◆ **Consigne**
Prolongez le texte consacré aux écrivaines mexicaines au-delà de sa dernière phrase.

Il n’y a pas de réparation possible
En juin 2022, lors de la cérémonie de remise du prix Xavier-Villaurrutia, décerné au meilleur livre publié au Mexique dans l’année, l’écrivain Felipe Garrido a osé exprimer ses réserves sur El invencible verano de Liliana («L’invincible été de Liliana»), le livre gagnant, qui raconte les dernières années de vie de la sœur de son autrice, Cristina Rivera Garza. Comme Liliana, assassinée dans les années 1990, prenait soin d’archiver son existence dans des lettres et des carnets, le récit a pu être en partie raconté dans ses propres mots. Garrido a déploré le peu d’espace fait à l’assassin et à ses motivations, se permettant de suggérer trois textes de fiction «captivants» traitant de féminicides: Le tunnel, d’Ernesto Sábato, ainsi que les contes L’intruse et El compa, de Jorge Luis Borges et d’Edmundo Valadés, respectivement. À la misogynie de ces propos, Rivera Garza a répondu qu’il faut «les voir, elles, toujours, pas leurs assassins. Les assassins, on les voit déjà partout».
Cet incident, en plein gala littéraire, montre qu’il reste du chemin à faire pour que les voix et le travail des écrivaines et des femmes en général soient reconnus à leur juste valeur. Il faut néanmoins constater que leur pertinence est de plus en plus célébrée dans le paysage littéraire mexicain. En témoignent, en plus de ce prix remis à Rivera Garza, trois romans récemment traduits en français: Maisons vides, Paradaïze et Ce que tomber veut dire. De factures très différentes, ils racontent tous un monde où le machisme, les inégalités et la violence étatique causent des dommages irréversibles dans la vie intime.

◆ **Données fournies**
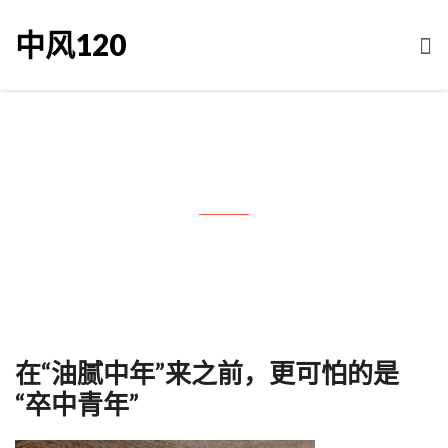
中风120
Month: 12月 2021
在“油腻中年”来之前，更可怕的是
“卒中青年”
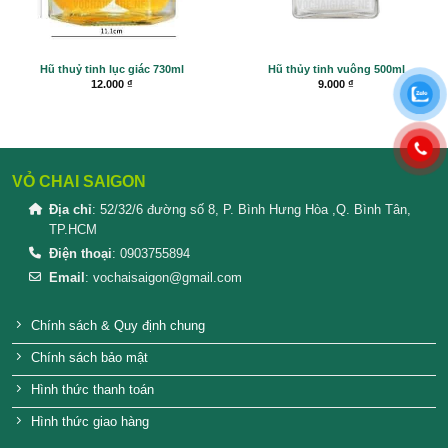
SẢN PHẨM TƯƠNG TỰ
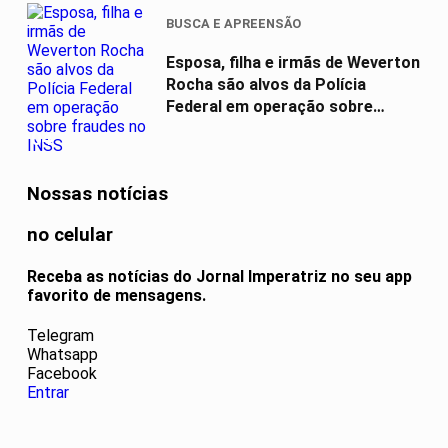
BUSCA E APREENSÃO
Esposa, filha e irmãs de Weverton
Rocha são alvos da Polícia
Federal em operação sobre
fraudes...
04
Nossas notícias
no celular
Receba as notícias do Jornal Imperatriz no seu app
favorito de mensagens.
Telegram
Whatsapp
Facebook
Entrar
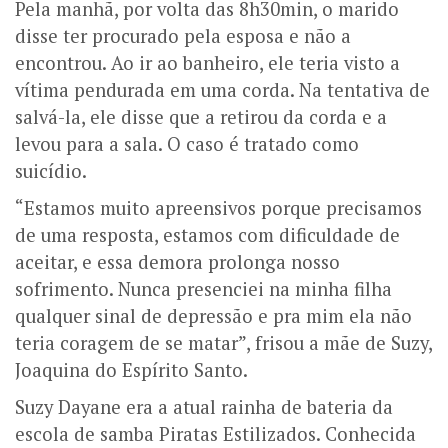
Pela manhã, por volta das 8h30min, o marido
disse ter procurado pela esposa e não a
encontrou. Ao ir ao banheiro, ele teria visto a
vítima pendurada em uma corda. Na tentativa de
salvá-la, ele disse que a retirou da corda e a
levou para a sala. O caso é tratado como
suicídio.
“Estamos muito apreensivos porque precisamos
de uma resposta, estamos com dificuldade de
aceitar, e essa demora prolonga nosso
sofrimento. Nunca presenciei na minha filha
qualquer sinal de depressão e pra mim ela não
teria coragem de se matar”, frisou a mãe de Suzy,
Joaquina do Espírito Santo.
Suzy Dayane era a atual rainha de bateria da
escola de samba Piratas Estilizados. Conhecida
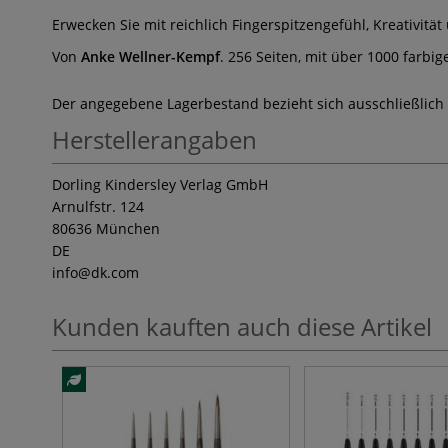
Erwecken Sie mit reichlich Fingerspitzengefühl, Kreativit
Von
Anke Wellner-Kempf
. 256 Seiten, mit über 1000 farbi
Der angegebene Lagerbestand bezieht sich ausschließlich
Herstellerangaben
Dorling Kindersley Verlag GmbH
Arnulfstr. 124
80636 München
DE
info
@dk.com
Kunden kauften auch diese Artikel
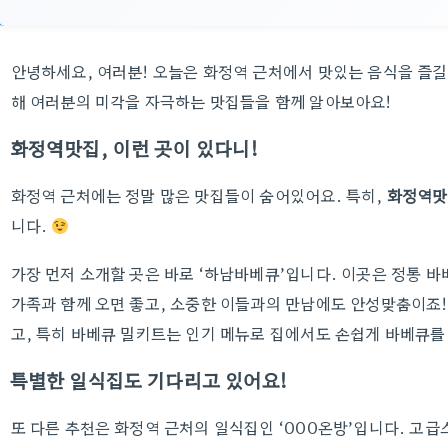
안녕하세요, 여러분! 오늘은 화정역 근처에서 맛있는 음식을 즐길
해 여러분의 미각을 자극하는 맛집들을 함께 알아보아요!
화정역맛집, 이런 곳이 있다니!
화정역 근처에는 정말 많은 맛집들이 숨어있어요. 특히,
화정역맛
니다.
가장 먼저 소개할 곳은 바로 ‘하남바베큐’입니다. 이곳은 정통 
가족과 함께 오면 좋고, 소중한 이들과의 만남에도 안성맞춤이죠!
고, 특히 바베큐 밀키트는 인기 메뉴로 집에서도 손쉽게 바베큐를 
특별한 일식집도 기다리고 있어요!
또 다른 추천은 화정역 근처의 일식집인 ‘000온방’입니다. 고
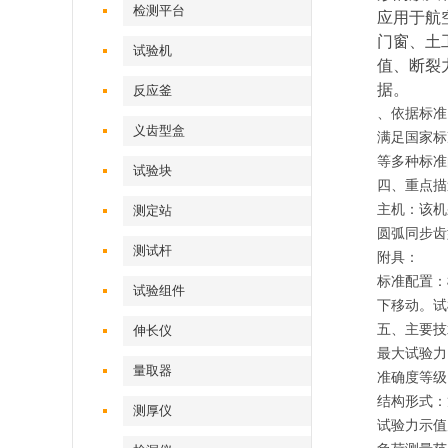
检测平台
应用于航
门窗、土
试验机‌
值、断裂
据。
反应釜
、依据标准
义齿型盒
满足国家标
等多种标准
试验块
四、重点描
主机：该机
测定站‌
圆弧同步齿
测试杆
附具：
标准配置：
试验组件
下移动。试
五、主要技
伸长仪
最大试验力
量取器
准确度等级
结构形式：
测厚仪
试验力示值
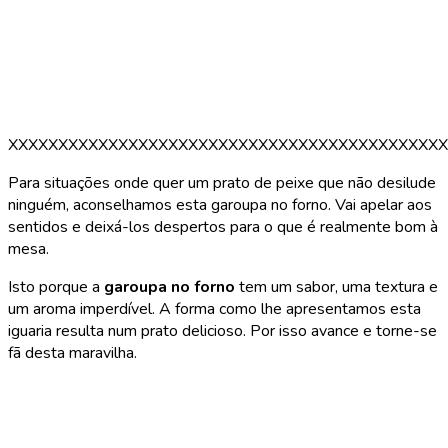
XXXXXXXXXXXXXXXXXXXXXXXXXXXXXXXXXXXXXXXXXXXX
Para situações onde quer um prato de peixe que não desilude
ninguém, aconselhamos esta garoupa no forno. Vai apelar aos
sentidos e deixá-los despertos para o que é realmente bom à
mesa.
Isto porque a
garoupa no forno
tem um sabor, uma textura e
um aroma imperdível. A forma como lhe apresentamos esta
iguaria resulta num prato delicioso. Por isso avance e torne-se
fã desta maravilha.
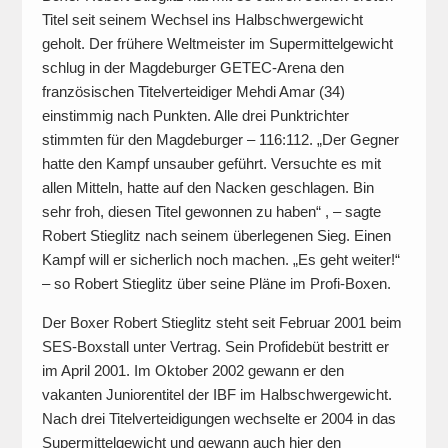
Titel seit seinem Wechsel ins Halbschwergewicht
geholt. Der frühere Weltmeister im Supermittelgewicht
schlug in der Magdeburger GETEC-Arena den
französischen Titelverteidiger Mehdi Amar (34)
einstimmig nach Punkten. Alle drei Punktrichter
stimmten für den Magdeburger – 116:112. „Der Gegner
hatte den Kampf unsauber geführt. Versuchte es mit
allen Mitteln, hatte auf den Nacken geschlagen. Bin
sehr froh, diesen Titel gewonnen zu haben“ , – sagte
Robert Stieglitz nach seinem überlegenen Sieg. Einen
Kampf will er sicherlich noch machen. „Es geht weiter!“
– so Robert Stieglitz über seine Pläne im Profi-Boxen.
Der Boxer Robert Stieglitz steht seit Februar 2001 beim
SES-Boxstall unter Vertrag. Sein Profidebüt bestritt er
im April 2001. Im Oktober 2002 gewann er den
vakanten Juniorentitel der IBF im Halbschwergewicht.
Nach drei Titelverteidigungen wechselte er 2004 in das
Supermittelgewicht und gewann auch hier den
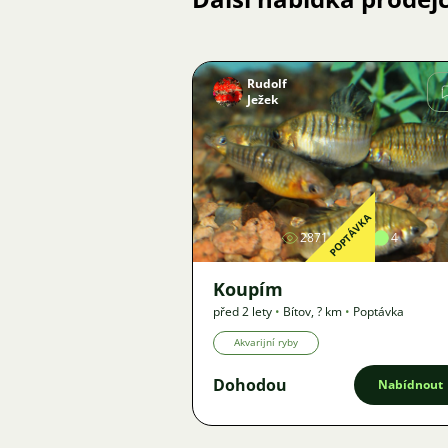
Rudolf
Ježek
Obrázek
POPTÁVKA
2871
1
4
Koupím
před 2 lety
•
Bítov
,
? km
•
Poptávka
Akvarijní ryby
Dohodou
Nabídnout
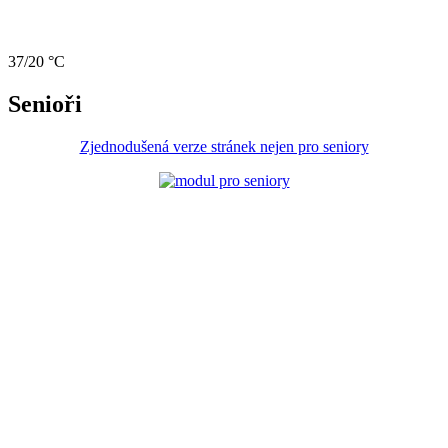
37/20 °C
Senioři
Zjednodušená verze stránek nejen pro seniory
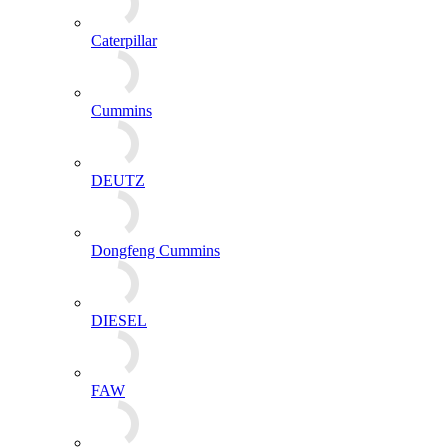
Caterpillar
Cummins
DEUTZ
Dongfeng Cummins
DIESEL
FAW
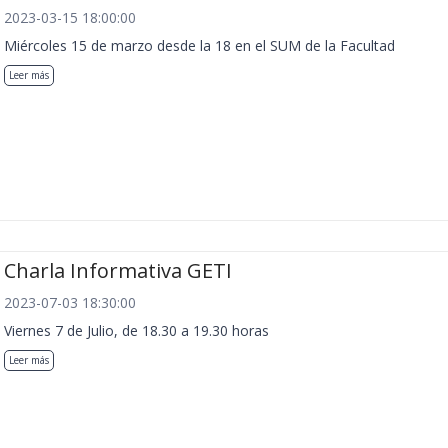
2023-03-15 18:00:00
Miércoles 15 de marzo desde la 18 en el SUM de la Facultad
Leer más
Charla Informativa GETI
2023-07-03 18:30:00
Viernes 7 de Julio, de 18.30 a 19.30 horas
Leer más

◆ **Corrigé**
Dans Maisons vides, premier roman de Brenda Navarro, deux femmes sont mères du même enfant, l’une parce qu’elle lui a donné la vie, l’autre parce qu’elle l’a kidnappé. Leurs voix alternées racontent des existences qui n’étaient pas destinées à se croiser, et deux Mexique. En effet, la mère biologique de Daniel appartient à la classe moyenne et est mariée à Fran, un Espagnol, avec qui les rapports sont distants, éteints; c’est en parlant à son amant au téléphone qu’elle a perdu son fils de vue au parc. La deuxième mère de l’enfant, rebaptisé Leonel, habite dans un quartier défavorisé de Mexico. Son conjoint, Rafael, vit à ses crochets, la violente, la trompe et finit par les abandonner, elle et ce garçon qu’il n’a jamais consenti à avoir.